Friday, May 8, 2009

Russell Square - London

In the late 17th century the Russell family, who were Earls and later Dukes of Bedford, acquired most of the present Bloomsbury area and established many formal squares. Completed in 1806, Russell Square became the most distinguished and largest of the group. Besides some uninspired alterations in the 1960s, it had never seen changes to its design. However, it also wasn't receiving adequate care. While the trees had time to reach their maturity, the rest of the place fell into benign neglect.

In February of 2001, Camden Council undertook the full restoration of the square and refurbishment of the gardens. There is now a fine café just opposite the grand Victorian-era Hotel Russell, and a modern fountain operates at the very center. All four corner entrance gates have paths that lead to the central fountain. Today Russell Square (just north of the British Museum) is once again a handsome, beautiful urban oasis, and now has a permanent gardener.

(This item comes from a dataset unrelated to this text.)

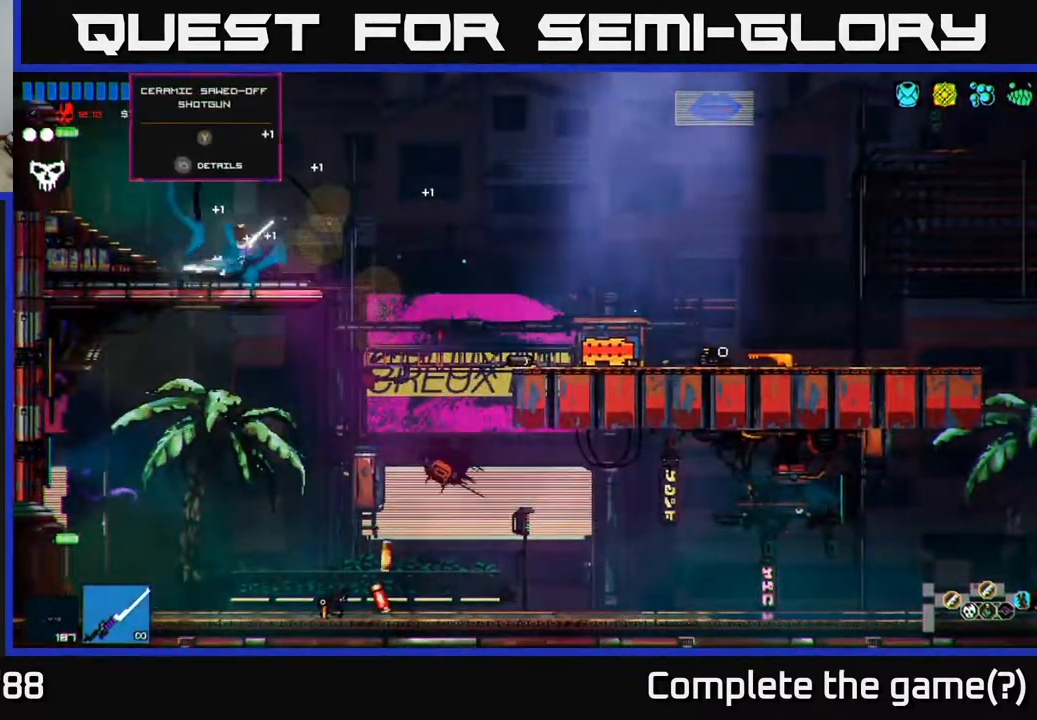
{"buttons": [], "left_stick": "center", "right_stick": "center", "events": []}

Russell Square also has one of London's few remaining Cabman's Shelters. These were built in the 19th century to provide some facilities for Hansom Cab drivers who by law weren't allowed to leave the cab stand where they were parked. They were set up by the Earl of Shaftsbury and were green huts that weren't allowed to be longer than a horse and carriage. They had an attendant working there who would cook and sell food to the cab drivers; around ten drivers could fit inside at any one time. Drinking, gambling and swearing were banned from the premises. 61 were built, and 13 are still in operation today, all of which are Grade II listed buildings.

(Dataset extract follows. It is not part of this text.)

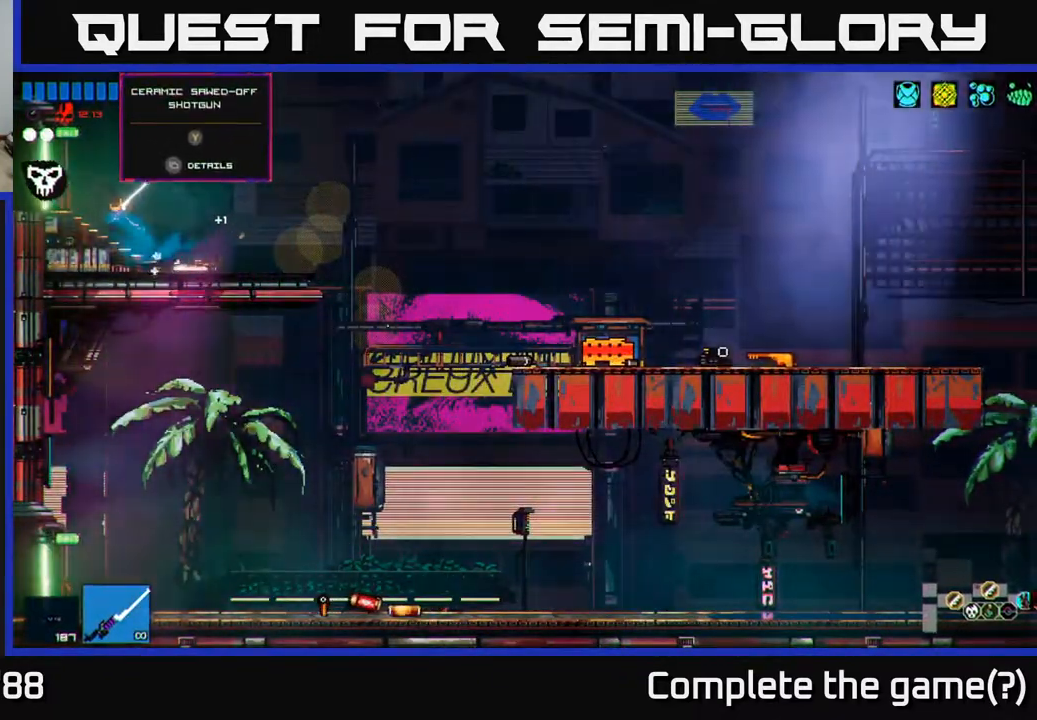
{"buttons": [], "left_stick": "left", "right_stick": "right", "events": [[117, "right_stick", "right"]]}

Much of the cultural reputation of this area is related to the Bloomsbury Group. The members had all met while attending Cambridge University at the end of the 19th century. It included the writers Virginia Woolf and E. M. Forster, critic Lytton Strachey, and artists Duncan Grant and Vanessa Bell – not to men an economist, John Maynard Keynes. Although their atheism, liberal economics, modernist fiction, and their non-nuclear family and sexual arrangement alienated many, the Bloomsbury Group pioneered many aspects of popular culture that continue today.